For the first month of the season, the story has been the improvement of the Chiefs’ defense — a narrative that continued during Sunday’s victory. Kansas City held the Vikings’ offense — which includes Justin Jefferson, who might be the league’s best wide receiver — to only 20 points.
But according to the Chiefs’ defensive tackle Chris Jones, Minnesota quarterback Kirk Cousins didn’t make it easy for his teammates.
“It’s always a challenge when you’re going against a heck of a quarterback like Kirk Cousins,” Jones told reporters after the game. “No matter how exceptional that offensive line plays, when you have that smartness behind those guys, it tends to get the ball out fast, it tends to call play-action passes, and it forces the D-Line to kind of hold up on their pass rush.
“I think they did a tremendous job on adjusting to what we like to do best — and getting the ball out early. Kudos to those guys.”
Before leaving the game in the fourth quarter with a hamstring injury, the Kansas City secondary held Jefferson to just three receptions for 28 yards.
“They played exceptional today,” declared Jones. “Hats off to those guys. If we had a game ball today, I’d give it to the whole back end. They held their own — especially against a great wide receiver and a heck of a quarterback. Hats off to them.”
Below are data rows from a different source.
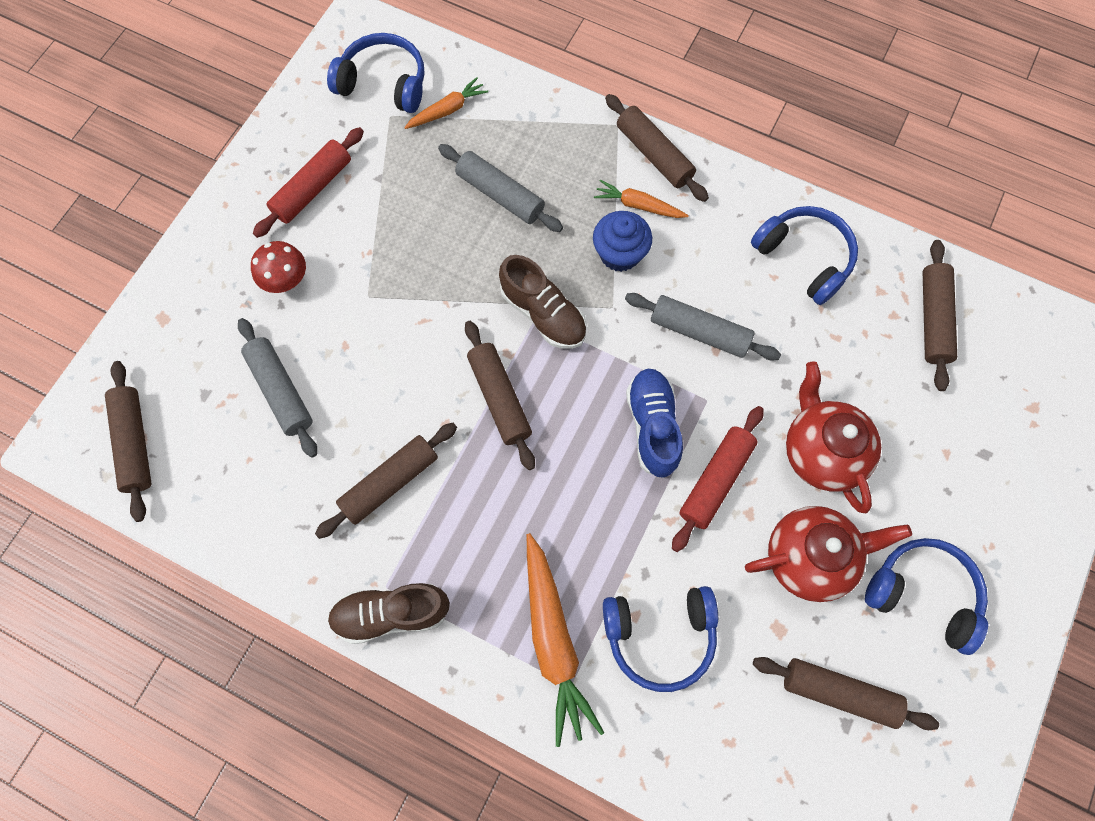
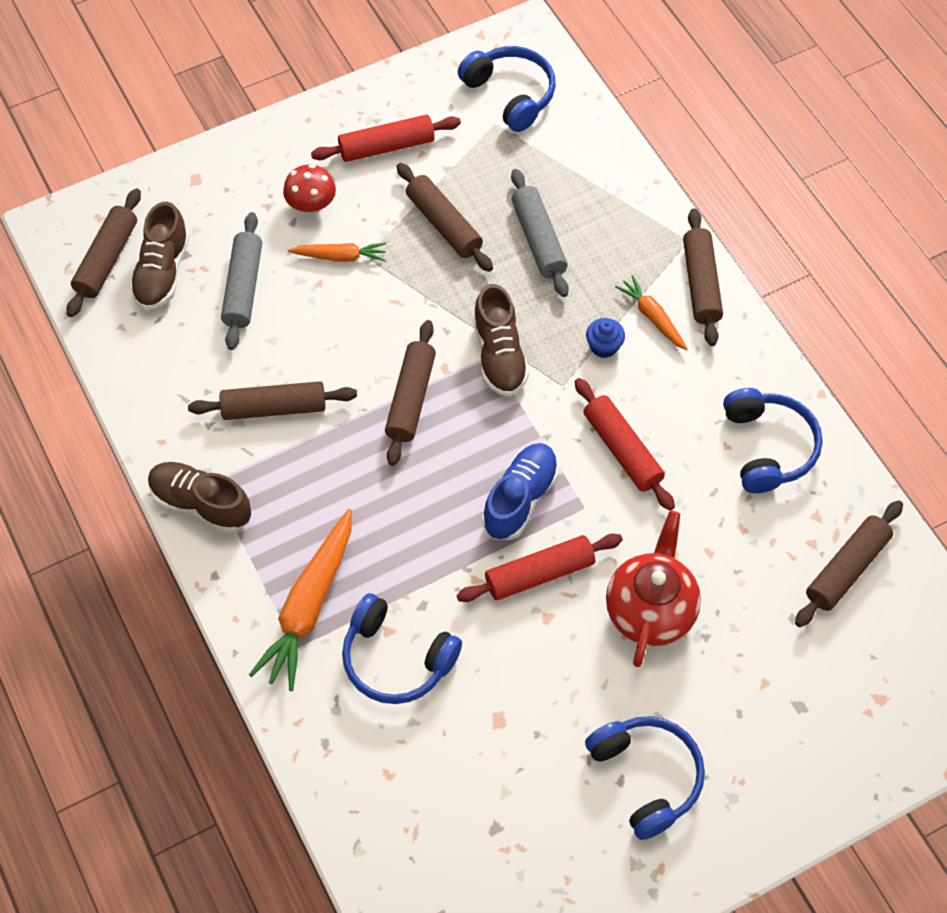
camera: 35 degrees right, 10 degrees down
orange carrot [404,77,488,129] -> orange carrot moved to [288,242,387,262]
blue cupcake [593,211,652,272] -> blue cupcake [586,318,625,358], size x0.64
grey rolling pin [625,293,781,361] -> red rolling pin [575,378,675,511]
red teapot [745,506,912,602] -> none
brown rolling pin [753,657,939,730] -> brown rolling pin moved to [396,163,493,272]
none -> brown shoe [129,202,190,310]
Head coach Andy Reid wanted to specifically highlight the work that fourth-year cornerback L’Jarius Sneed had put in against Jefferson.
“What can you say about Sneed?” he asked reporters. “This is the best receiver in the National Football League — or at least one of them, but arguably the best. [Sneed] went toe-to-toe with him tonight. So it was a great job.”
Sneed himself wanted to turn the praise toward his coaches.
“I’ve been preparing all week,” he recalled. “Coach has been installing in me what to do and what not to do. I just come to work and do my work.”
The cornerback was involved in the game’s most controversial moment. Late in the fourth quarter, the Vikings had a chance to tie the score on a fourth-and-12 from the Kansas City 24-yard line. Sneed initially appeared to have been called for pass interference against Vikings receiver Jordan Addison in the end zone. But after discussing the play, officials decided the pass had been uncatchable — and picked up the flag.
“I know it was fourth down,” Sneed said of the play, “and I knew they had to go to the end zone. So, I played off — at the sticks, you know — getting my head back.”
Unsurprisingly, Reid agreed with how the crucial call played out.
“He was just jogging [or] running with him,” the coach argued. “He wasn’t grabbing him or pushing him or anything. That’s how they were: just running down the field. The ball obviously wasn’t catchable. He did a nice job, I thought, shadowing him.
“I thought it was a good call. I think picking the flag up was probably the right thing to do. They communicated, which is all you ask for. It was one guy, so they’re human beings working on it there.”
In spite of their early-season success, the Chiefs’ defenders expect their side of the ball to continue to improve.
“I know we’ve got a lot of work to do,” Sneed reminded his listeners. “We’re still progressing. We’re still trying to come together. We’re piecing it together.”
Part of what still needs to be done is reducing penalties. Although the game’s most important call bounced Kansas City’s way, the defense saw yellow laundry throughout the afternoon. On a second-quarter drive that resulted in a Vikings field goal, the defense gave up four first downs via penalty — including a pair by Sneed.
“As a defense, that’s careless mistakes,” he said. “We’ve got to stop the penalties. We hone in on that. Coaches hone in on that as well: eliminate the penalties.”
Jones agrees that the Chiefs’ defense is still working through some things, but is happy with the high number of players contributing.
“It’s still early,” noted the All-Pro defensive tackle. “We’re still building. Getting the chemistry along the D-line still [is] always a challenge. Most importantly, [we’re] getting everyone going.”
Kansas City’s star pass rusher sees a high degree of buy-in for what defensive coordinator Steve Spagnuolo is selling.
“I’m not a DC,” Jones explained. “I’m just a part of [it]; one of 11. Whatever Spags comes up with, he’s been in this game a long time [and] had a lot of success within this defense. We trust [him] — and we try to execute to the best of our ability.”
While neither the Chiefs’ defense or offense is playing perfect ball, Jones sees them as a good complement for one another.
“I think it’s a fair trade,” he said. “We keep them under 20 points, offense scores more than 20 points — and we win the game. If that’s the way it can go all season, then it’s going to be a heck of a season. But I think we can be better on both sides of the ball [and] continue to challenge each other.
“And we’ll see you guys [on] Thursday.”